Question orale n° 0948S de M. Jean-François Longeot (Doubs - UC)

publiée dans le JO Sénat du 17/10/2019 - page 5192

M. Jean-François Longeot attire l'attention de Mme la ministre des solidarités et de la santé sur la situation des praticiens à diplôme hors Union européenne (Padhue).

Le cadre juridique encadrant l'exercice de ces praticiens résulte de mesures d'urgence et transitoires successives, sans cohérence d'ensemble.

Ces praticiens exercent dans nos hôpitaux comme palliatif au manque de professionnels dans les établissements de santé des zones sous-denses, parfois de manière illégale, le plus souvent dans une grande précarité, la loi ne reconnaissant ni leur formation, ni leurs compétences.

Par la loi n° 2019-774 du 24 juillet 2019 relative à l'organisation et à la transformation du système de santé, l'objectif était de mieux intégrer ces praticiens en permettant leur intégration au moyen d'une vérification des connaissances.

Mais l'adoption de cette loi n'a en rien tranché le débat sur le statut de ces praticiens - souvent français - pas plus qu'elle n'a réglé le devenir de leurs carrières, en reliant par exemple la question de l'exercice de leurs compétences en-dehors du cadre hospitalier, dans un autre cadre en tension de notre médecine française : les déserts médicaux.

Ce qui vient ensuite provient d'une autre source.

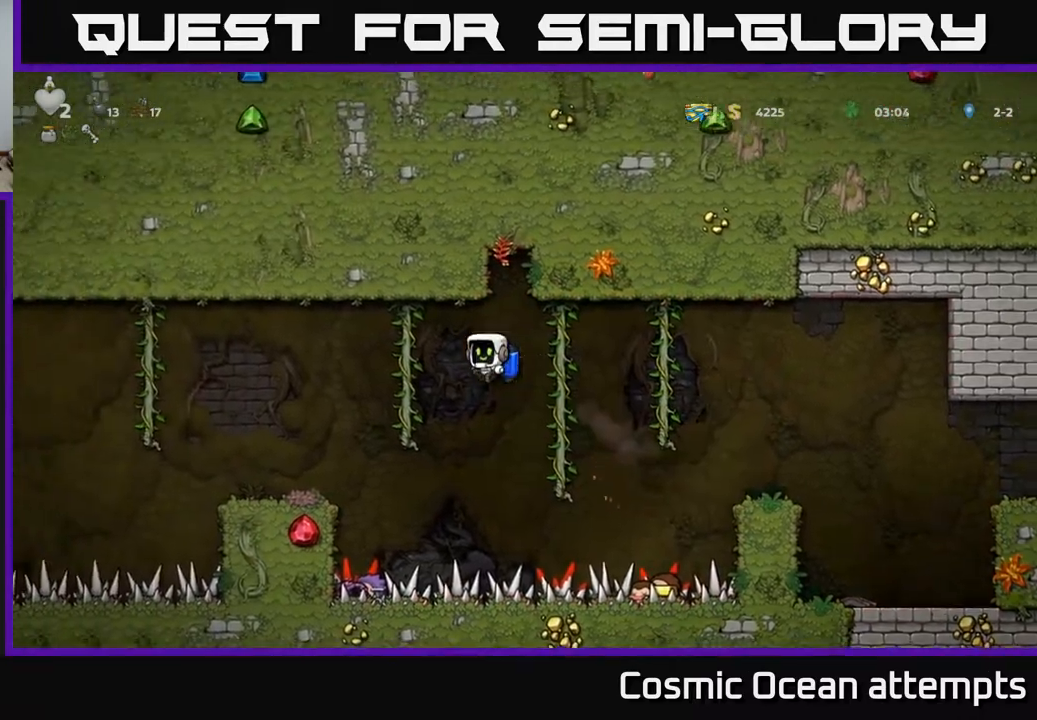
{"buttons": [], "right_stick": "center", "events": [[117, "A", "up"], [417, "DPAD_LEFT", "up"]]}
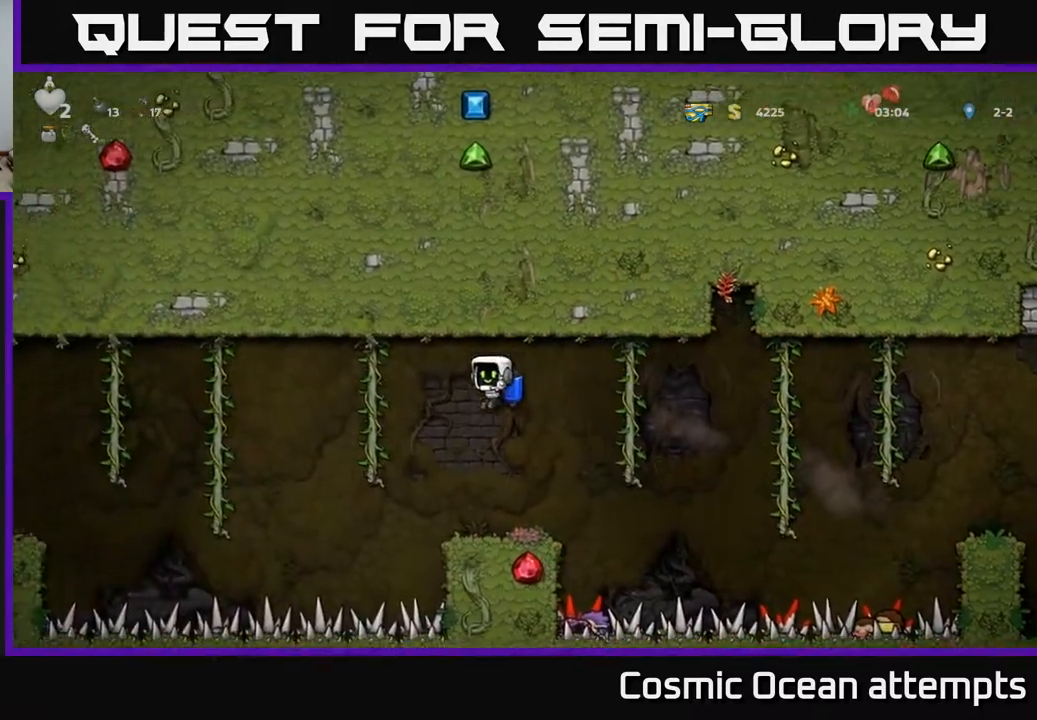
{"buttons": ["DPAD_RIGHT"], "right_stick": "center", "events": [[483, "DPAD_RIGHT", "down"]]}
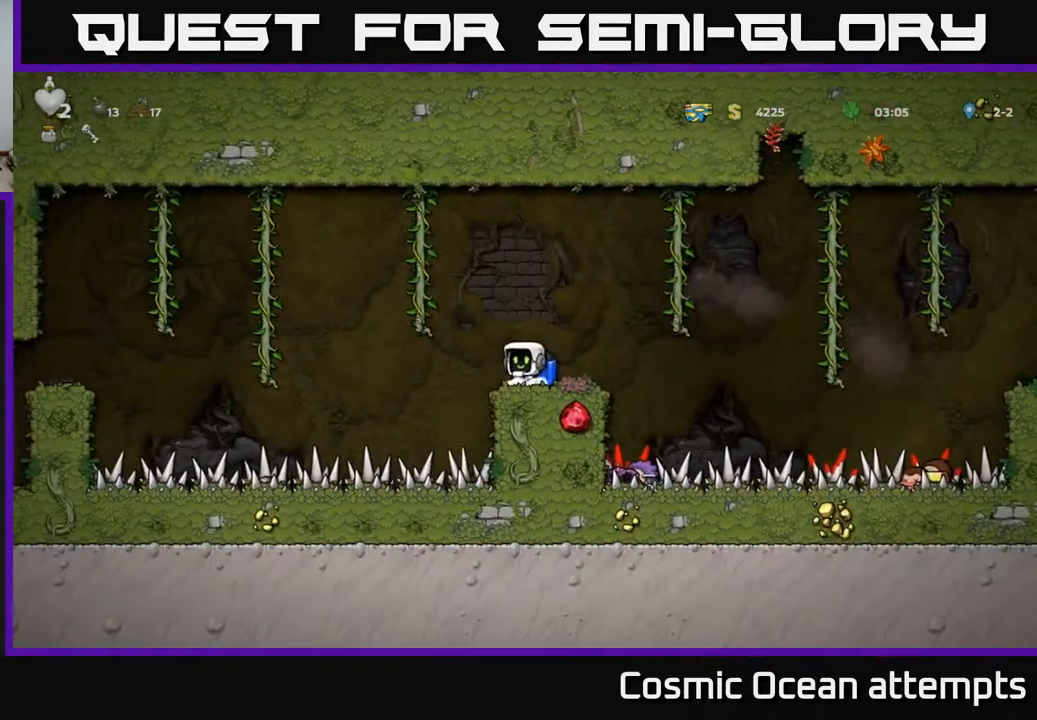
{"buttons": ["DPAD_RIGHT"], "right_stick": "center", "events": [[50, "A", "down"], [150, "A", "up"], [267, "A", "down"], [350, "A", "up"]]}
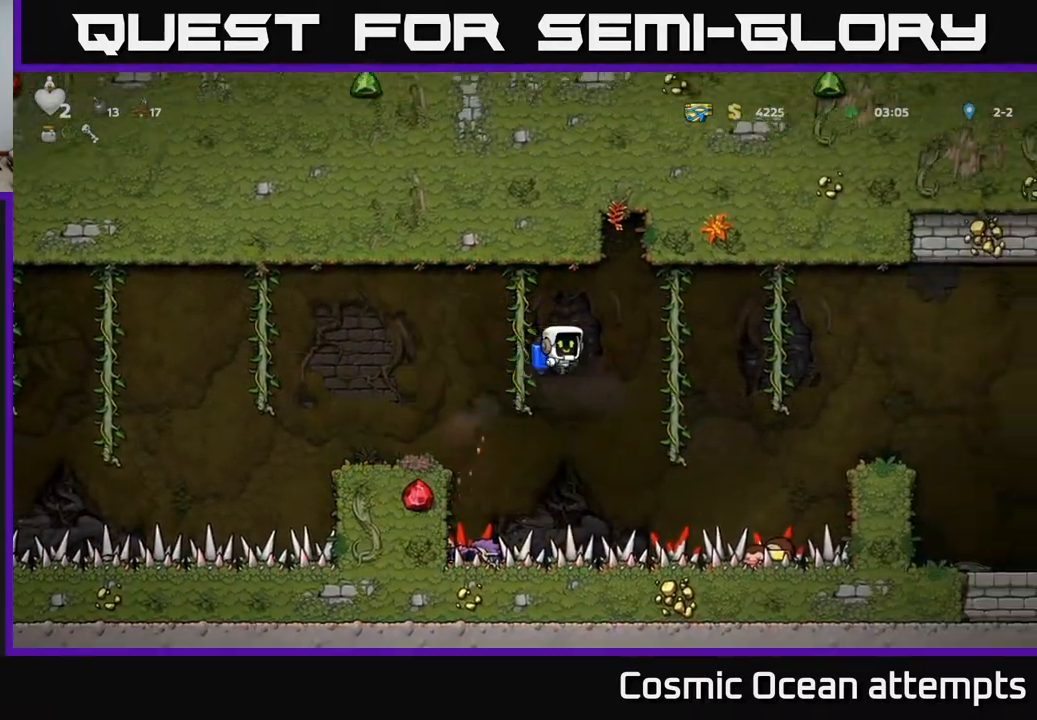
{"buttons": ["DPAD_RIGHT"], "right_stick": "center", "events": [[133, "A", "down"], [250, "A", "up"]]}
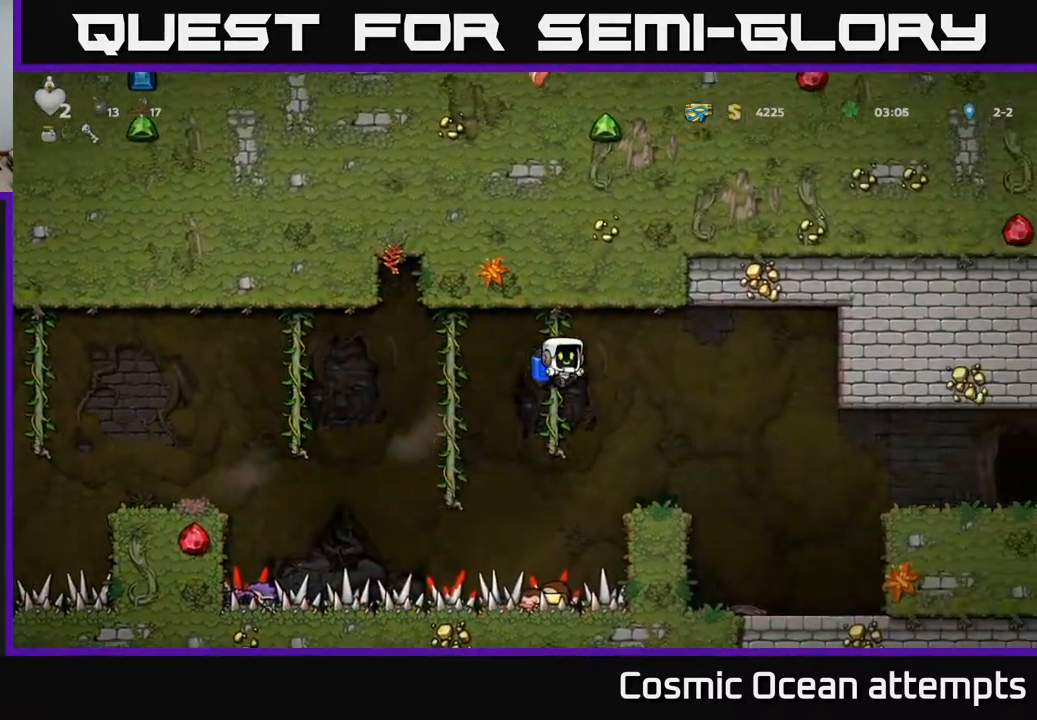
{"buttons": ["DPAD_RIGHT"], "right_stick": "center", "events": [[333, "A", "down"], [417, "A", "up"]]}
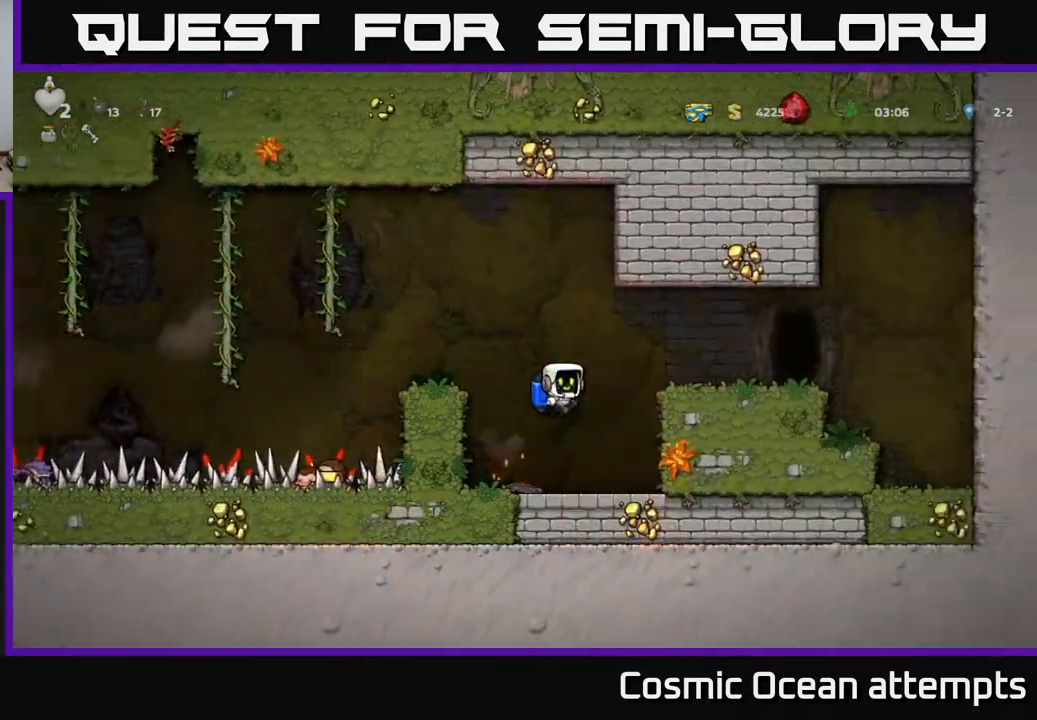
{"buttons": ["DPAD_RIGHT"], "right_stick": "center", "events": [[167, "A", "down"], [283, "A", "up"]]}
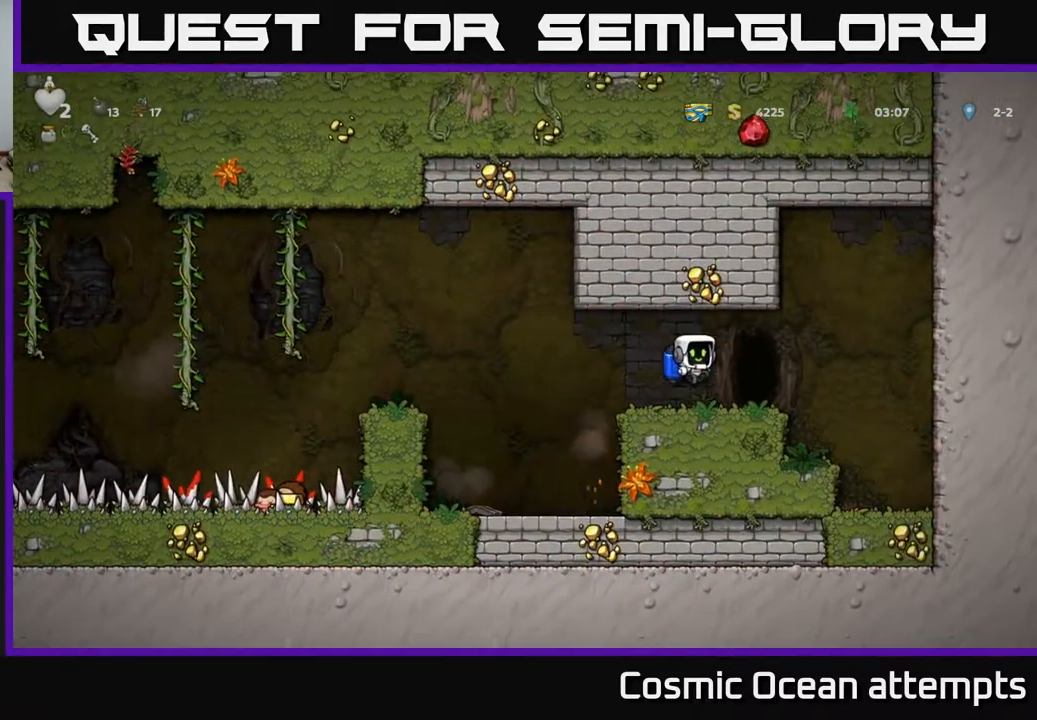
{"buttons": [], "right_stick": "center", "events": [[17, "DPAD_RIGHT", "up"], [150, "DPAD_LEFT", "down"], [200, "DPAD_LEFT", "up"], [300, "L2", "down"], [383, "L2", "up"]]}
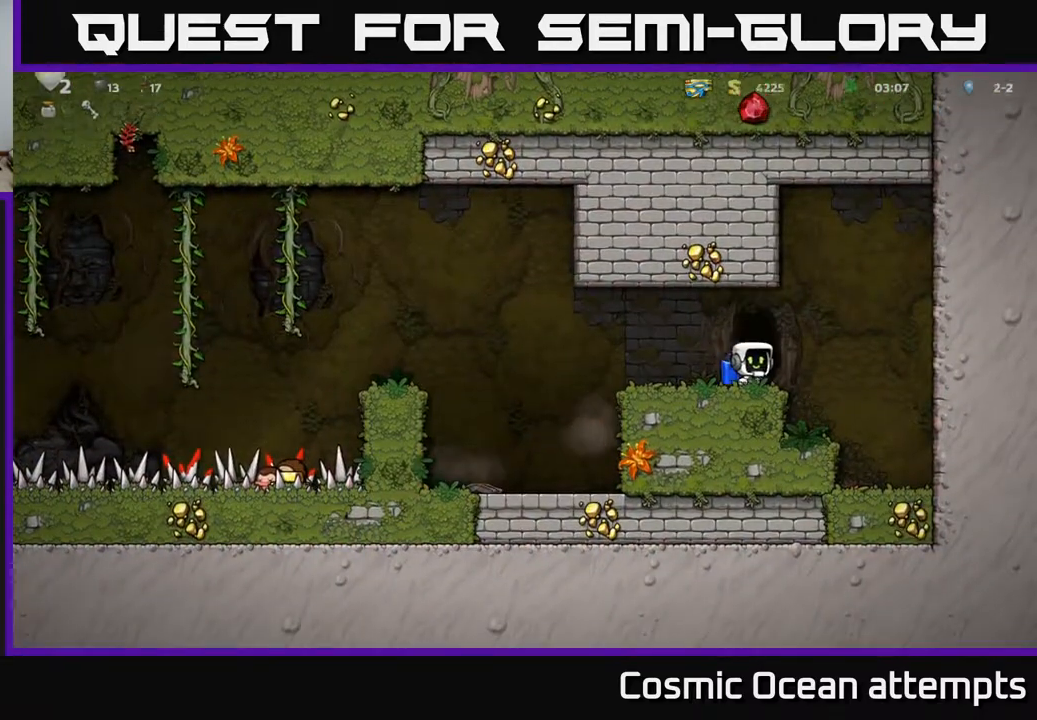
{"buttons": [], "right_stick": "center", "events": []}
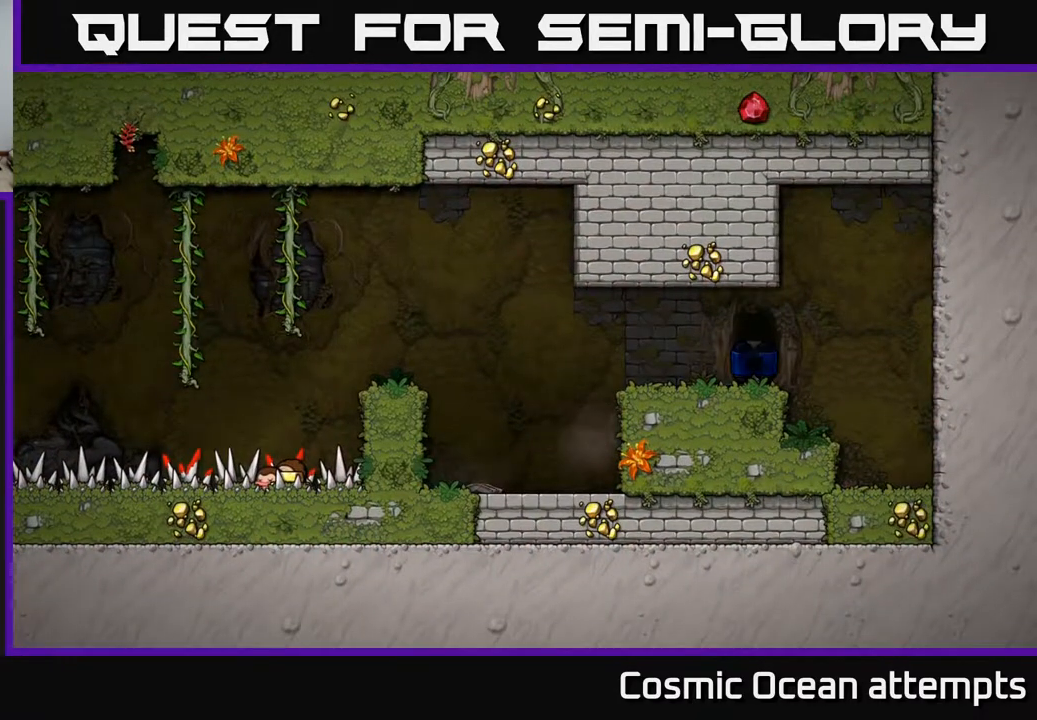
{"buttons": [], "right_stick": "center", "events": []}
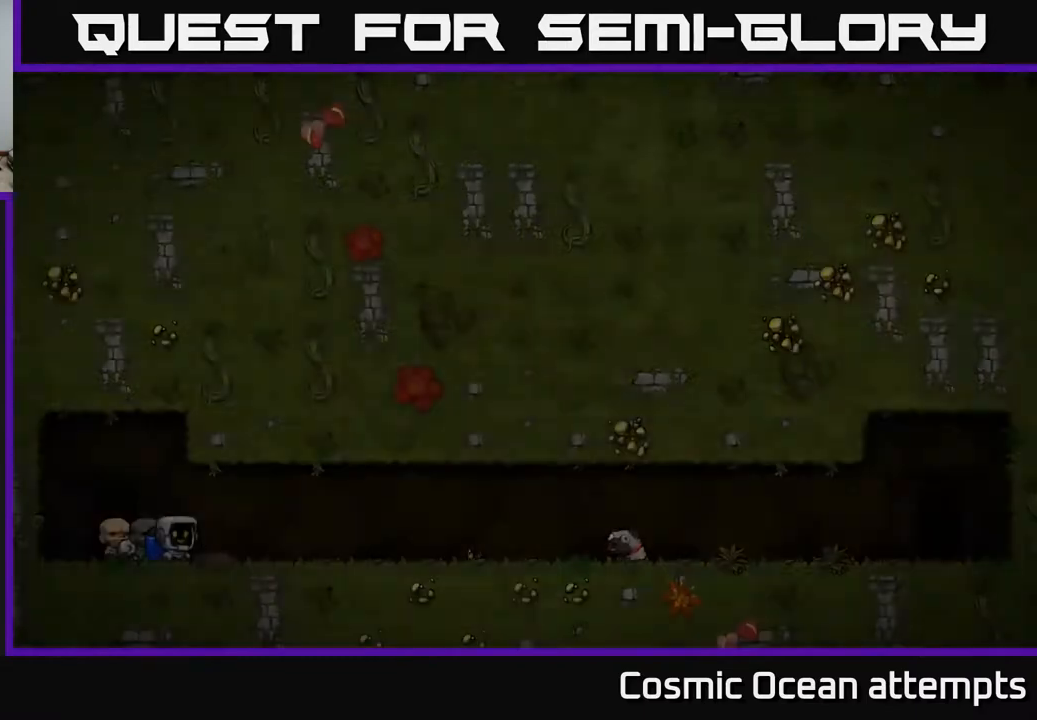
{"buttons": [], "right_stick": "center", "events": []}
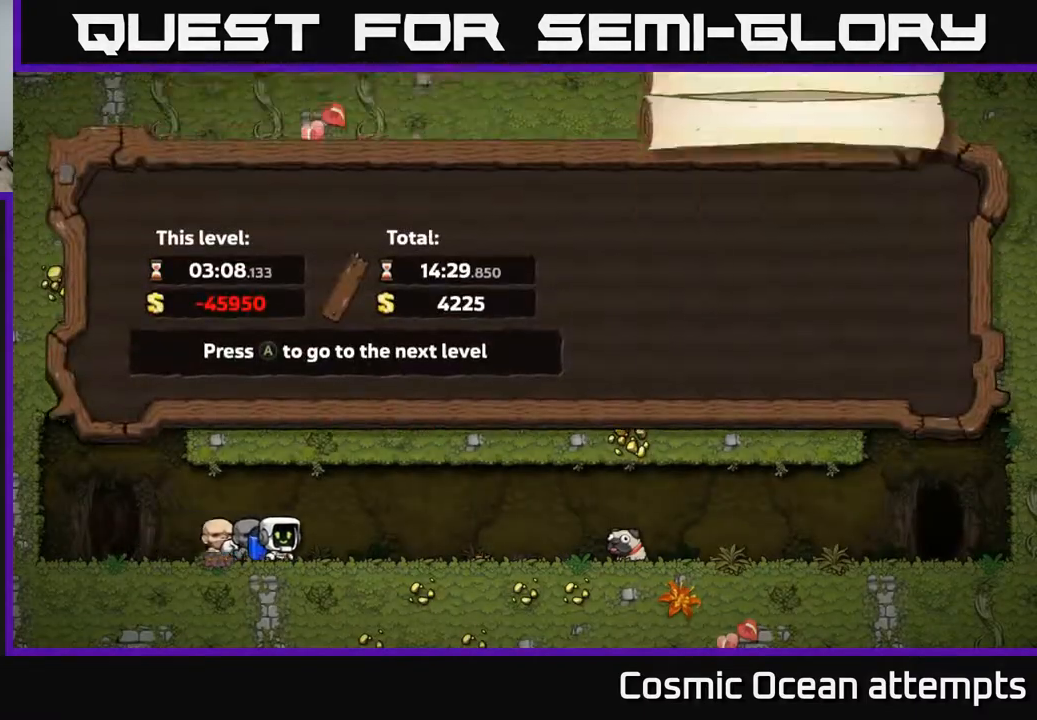
{"buttons": [], "right_stick": "center", "events": []}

Or pour certains élus locaux, installer des médecins généralistes dans leur bassin de vie est une priorité. Ces praticiens diplômés pourraient alors mener des carrières mieux rémunérées, moins précaires et plus utiles dans ces territoires où la densité médicale est faible et la mortalité plus élevée que la moyenne nationale. Des mesures d'incitation à l'installation dans de tels bassins de vie pourraient constituer une solution de moyen terme, dans l'attente des répercussions de la suppression du numerus clausus sur la population médicale.

Alors que la question de ces praticiens constitue une arlésienne pour laquelle sont régulièrement prises des dispositions provisoires, il lui demande quand et comment une réponse claire à leur situation pourra être apportée alors même que - sous réserve des contrôles de qualification nécessaires - ils peuvent être vus comme une solution à la désertification médicale.



En attente de réponse du Ministère des solidarités et de la santé.